How do I manage a 1DTE iron condor when SPX breaches one of my short strikes?
VixShield Answer
A breached short strike means SPX has moved through the price at which you sold your short call or short put. The position is now in-the-money on one side, and losses are accumulating. This is the highest-stress moment in iron condor trading — and where pre-planned rules matter most.
The VixShield response framework:
Step 1: Check the ALVH hedge. If SPX is dropping sharply enough to breach your short put, VIX is likely rising simultaneously. Check if your ALVH VIX call positions are offsetting the loss. If yes, the net P&L picture is significantly better than the iron condor P&L in isolation.
Step 2: Compare to your pre-defined exit level. You should have set this before entering the trade. If SPX has reached your exit trigger (typically a point where the short strike is 50% in-the-money), exit the full condor immediately. Do not wait.
Step 3: Accept the loss cleanly. A controlled loss within defined parameters is not a failure — it is the system working correctly. The goal is to survive to trade the next session.

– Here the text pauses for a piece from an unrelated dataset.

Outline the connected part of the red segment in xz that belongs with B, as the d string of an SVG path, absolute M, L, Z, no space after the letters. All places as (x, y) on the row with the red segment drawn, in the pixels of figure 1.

Never add to a losing position or double-down to average the loss. That path converts a manageable loss into a potential catastrophic one.
💬 Community Pulse
Breached short strikes are the defining test of an options trader's discipline. Reddit consistently documents the same story: trader gets breached, does not exit, hopes it recovers, it does not, maximum loss is taken. The VixShield lesson is simple: exit triggers set before the trade eliminate the decision point when it matters most.